Probablemente, antes de no mucho, sucederá lo mismo con Bernard L. Madoff y su gente, cuyo propósito de volver al mundo financiero y de completar dicha actividad con otras dedicadas a la defensa del planeta y a la lucha contra el hambre comienza a aflorar.
Pero aún no estamos ahí y seguimos en la impotencia judicial y en la penosa comedia de la búsqueda de la localización de unos fondos que, gracias a la valentía personal y a la competencia profesional de Denis Robert, todos sabemos dónde están y bajo qué cobertura. Se trata de la cuenta número 646, abierta por Bernard Madoff el 2 de noviembre de 1999 en la sociedad financiera Clearstream de Luxemburgo, una de las más importantes cajas de compensación del mundo y quizás el más eficaz dispositivo de coordinación de los 10 paraísos fiscales del ámbito político europeo.
Ésa es el arma del crimen, ése es el lugar de la abominación financiera, pues nadie ignora que los paraísos fiscales son el instrumento principal de la economía criminal, que Bernard Madoff, el rey de la trampa, maneja con destreza e impunidad. La primera la pone él; la segunda, los Estados.
Economía criminal que va desde la evasión fiscal y el blanqueo de dinero hasta el mercadeo de seres humanos, pasando por el botín procedente de las extorsiones mafiosas, el tráfico de drogas y de armas, la producción y comercialización de moneda falsa, el robo, estafas y contrabandos de todo tipo, que constituyen los componentes de un volumen conjunto que supera ya el 40% de la economía legal mundial. Volumen que sin los paraísos fiscales no encontraría tan extraordinario acomodo para su conservación, ni tantas facilidades para su producción y multiplicación.

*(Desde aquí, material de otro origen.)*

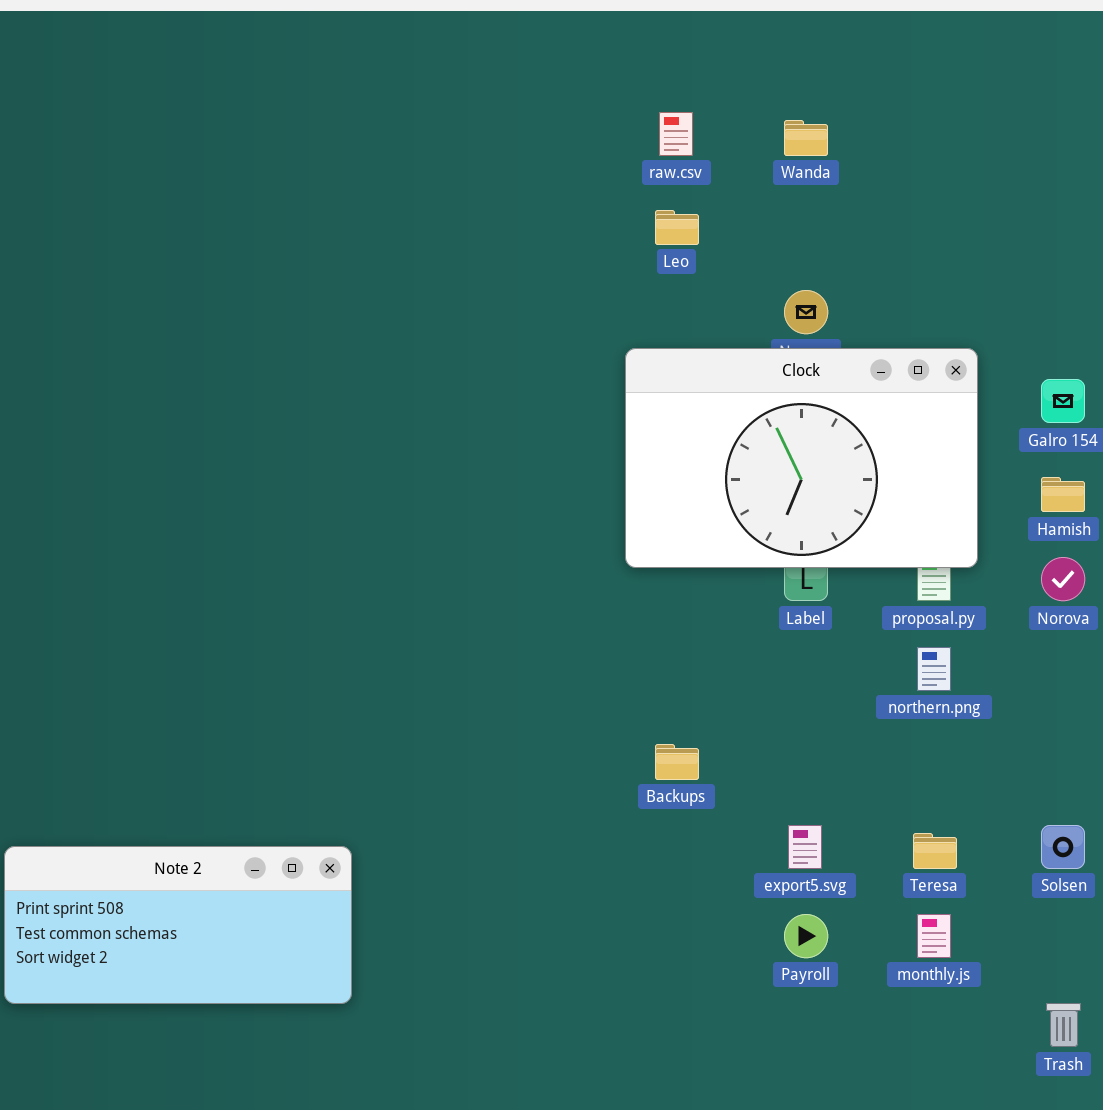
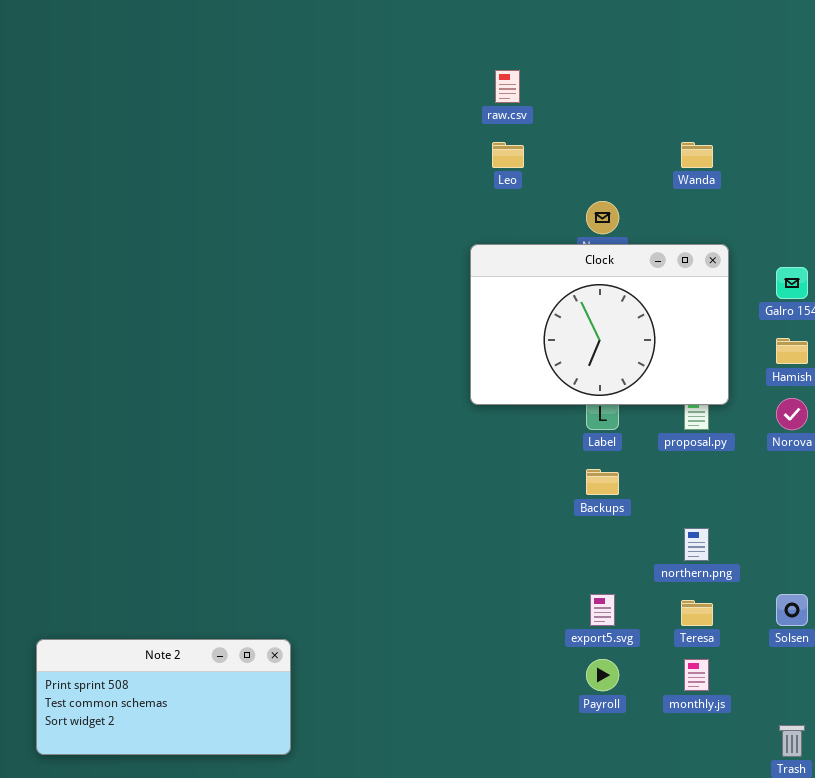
Wanda: [784,120,828,156] -> [681,142,713,168], moved
northern.png: [917,647,951,691] -> [684,528,709,561], moved
Backups: [655,744,699,780] -> [586,469,619,495], moved
Note 2: [4,846,352,1004] -> [36,639,291,755], moved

Pero, volviendo a Clearstream, se afirma que tuvo mucho que ver con la apropiación indebida de fondos del FMI destinados a Rusia a través de la Sociedad Menatep, apropiación que, al parecer, se operó desde y en Clearstream.
Sin olvidar que, según Jean-François Couvrat, portavoz de Attac-France, las ramificaciones del holding de la familia de Bin Laden llegan y se cruzan en Luxemburgo con las operaciones criminales del Banco de Comercio y Crédito Internacional (BCCI), tan ligado a los intereses de los Saud y de éstos a los dos presidentes Bush de los Estados Unidos, como confirma Craig Unger, director del The New York Observer, en su libro Los Bush y los Saud.

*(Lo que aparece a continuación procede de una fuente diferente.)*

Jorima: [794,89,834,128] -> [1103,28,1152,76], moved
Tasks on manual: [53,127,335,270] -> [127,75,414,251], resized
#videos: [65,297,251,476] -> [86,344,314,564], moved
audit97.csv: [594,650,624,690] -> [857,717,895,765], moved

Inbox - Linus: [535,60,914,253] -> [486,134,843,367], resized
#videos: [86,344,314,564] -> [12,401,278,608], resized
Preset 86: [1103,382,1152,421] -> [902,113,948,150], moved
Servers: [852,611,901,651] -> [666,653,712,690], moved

Denis Robert señala al financiero Nadhmi Auchi, el banquero de Sadam Husein, que realizó la discutida compra de Ertoil a la pareja Piqué-De la Rosa, como el centro neurálgico de estas siniestras maniobras, que encontraron en el paraíso fiscal luxemburgués la hospitalidad que necesitaban.
Por cierto, ¿hasta cuándo va a bendecir Claude Juncker, presidente del Eurogrupo, que su país, en el que tanto manda, siga especializado en esos turbios menesteres? Entre nosotros, sólo Rafael Cid, en Diagonal, ha comenzado a explorar tan tenebroso pozo.

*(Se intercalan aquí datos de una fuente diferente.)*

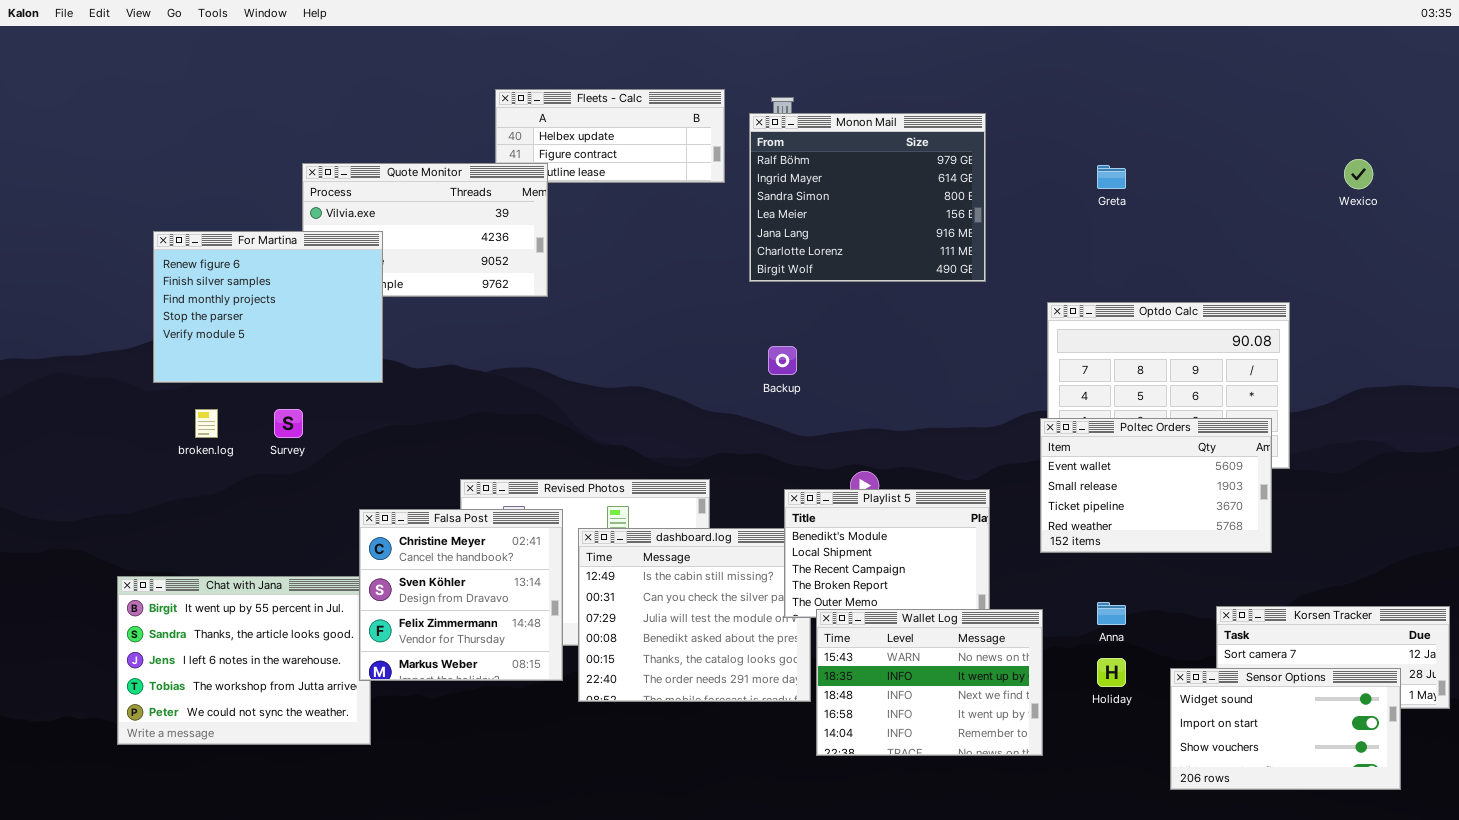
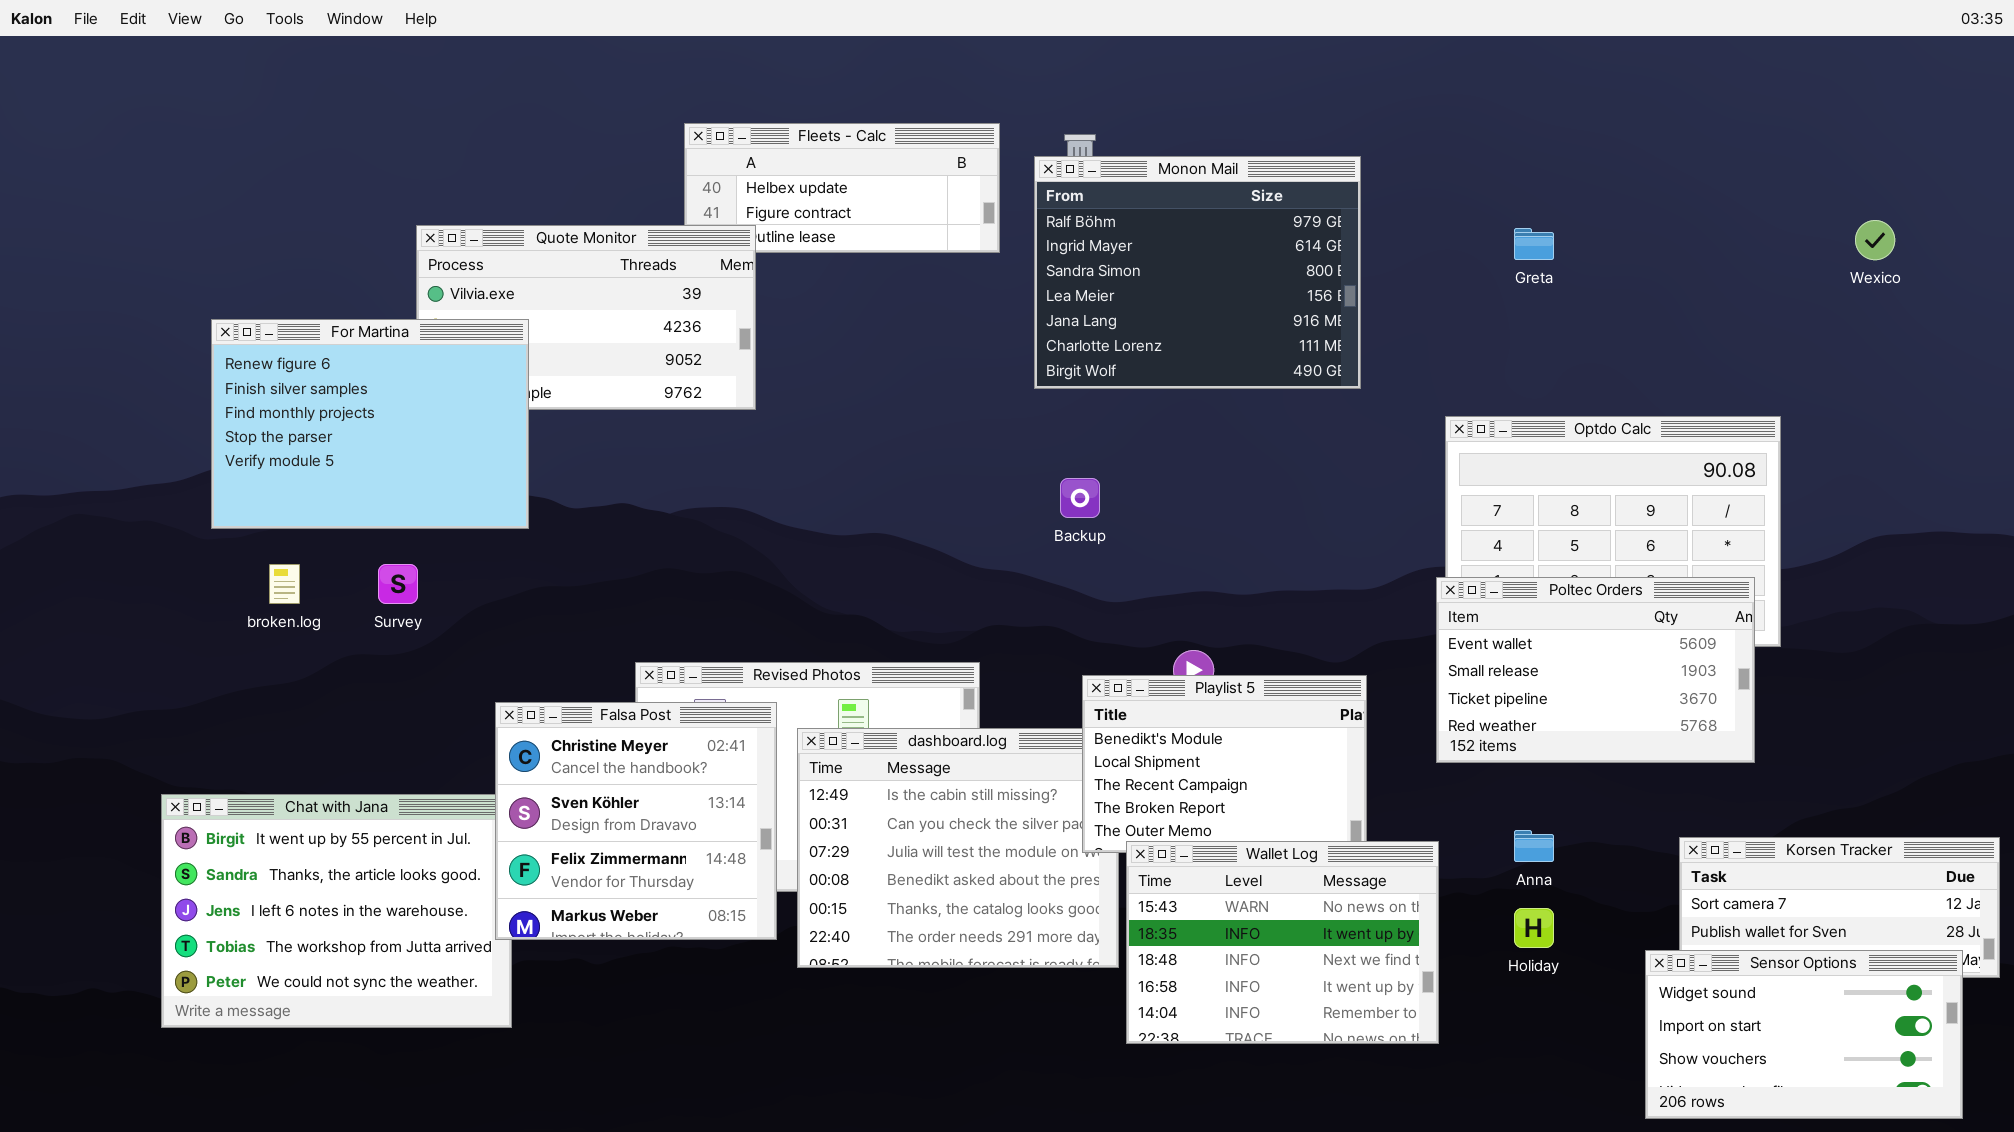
Sensor Options: [1170,668,1401,790] -> [1645,950,1963,1119], moved

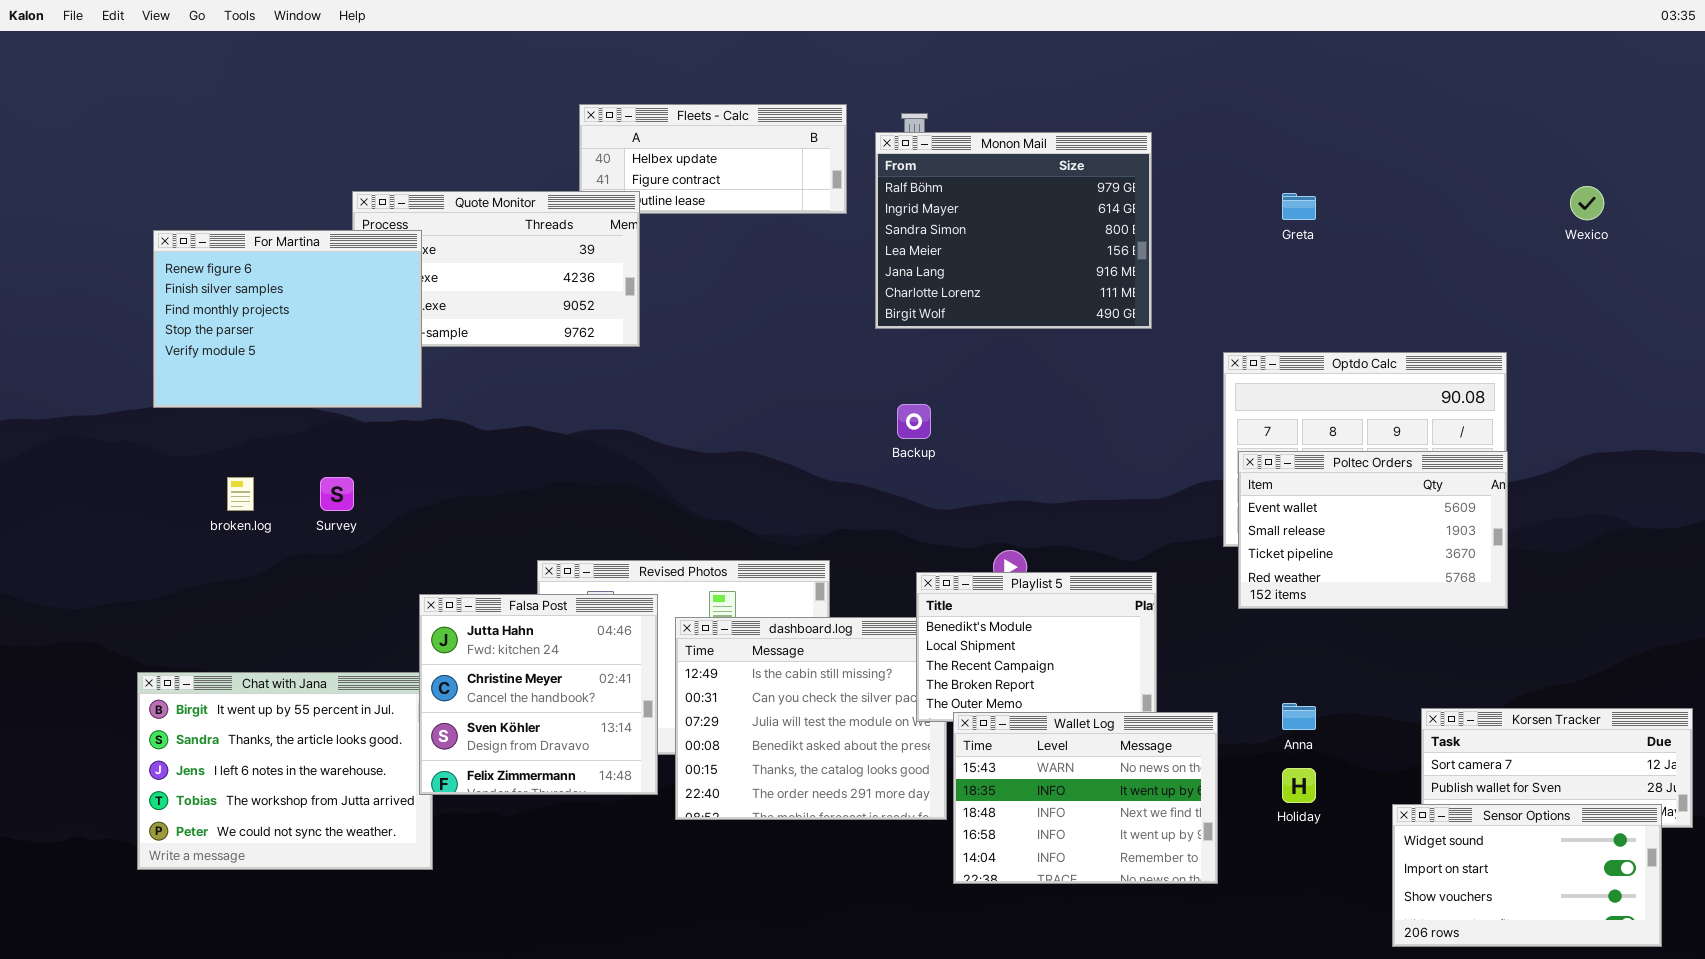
For Martina: [211,319,529,529] -> [153,230,422,408], moved
Poltec Orders: [1436,577,1755,763] -> [1238,451,1508,609], moved
Falsa Post: [495,702,777,940] -> [419,594,658,795], scrolled up 1 row

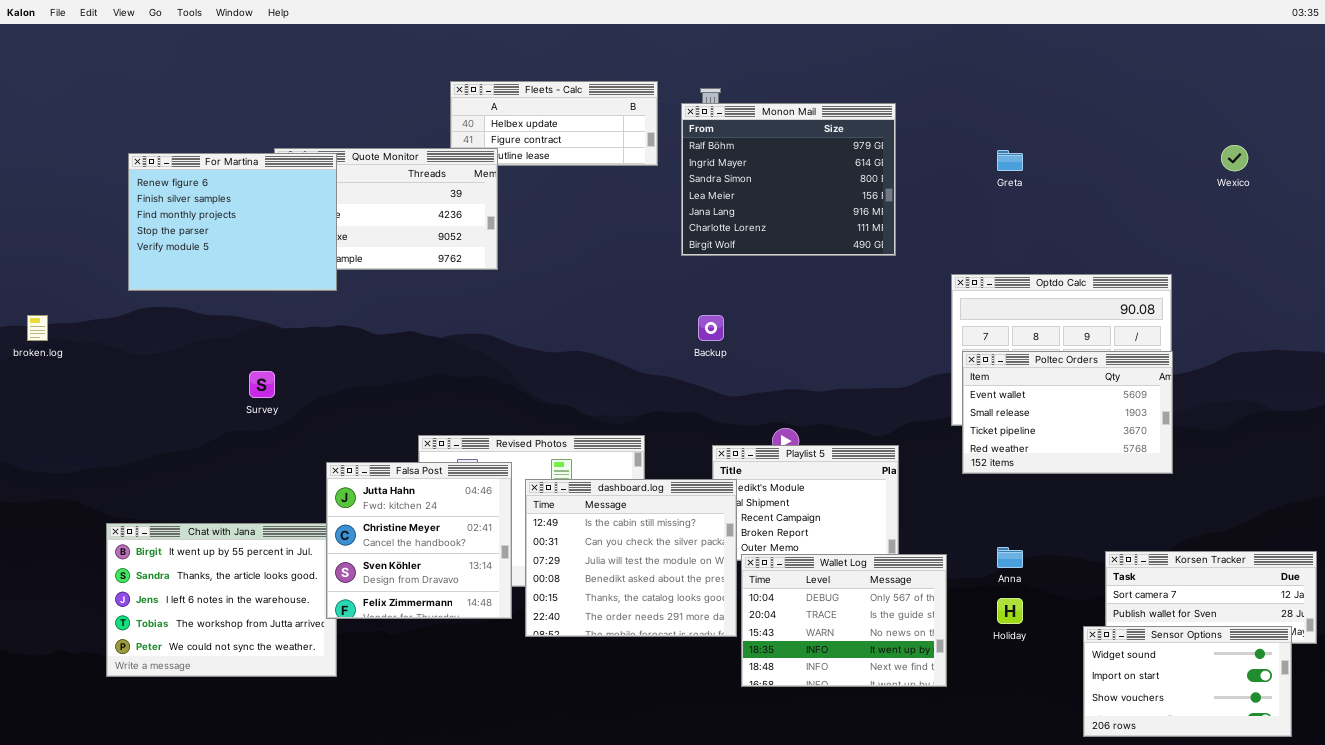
For Martina: [153,230,422,408] -> [128,153,337,291], moved
broken.log: [227,477,254,511] -> [27,315,48,341], moved
dashboard.log: [675,617,947,820] -> [525,479,737,637], raised
Wallet Log: [953,712,1218,884] -> [741,554,947,687], scrolled up 2 rows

Esperemos que cunda el ejemplo y que, frente al falso deslumbramiento de la instantaneidad de lo numérico, frente a la infantil satisfacción de la reiteración de lo icónico, frente a la huida en el enclaustramiento de lo virtual, la irrenunciable obstinación en el acercamiento a la realidad, propia del periodismo de investigación, vuelva por sus fueros y pueda ilustrarnos sobre estas negras tramas del capitalismo criminal que todo lo contaminan.
* José Vidal-Beneyto es director del Colegio Miguel Servet de París y presidente de la Fundación Amela.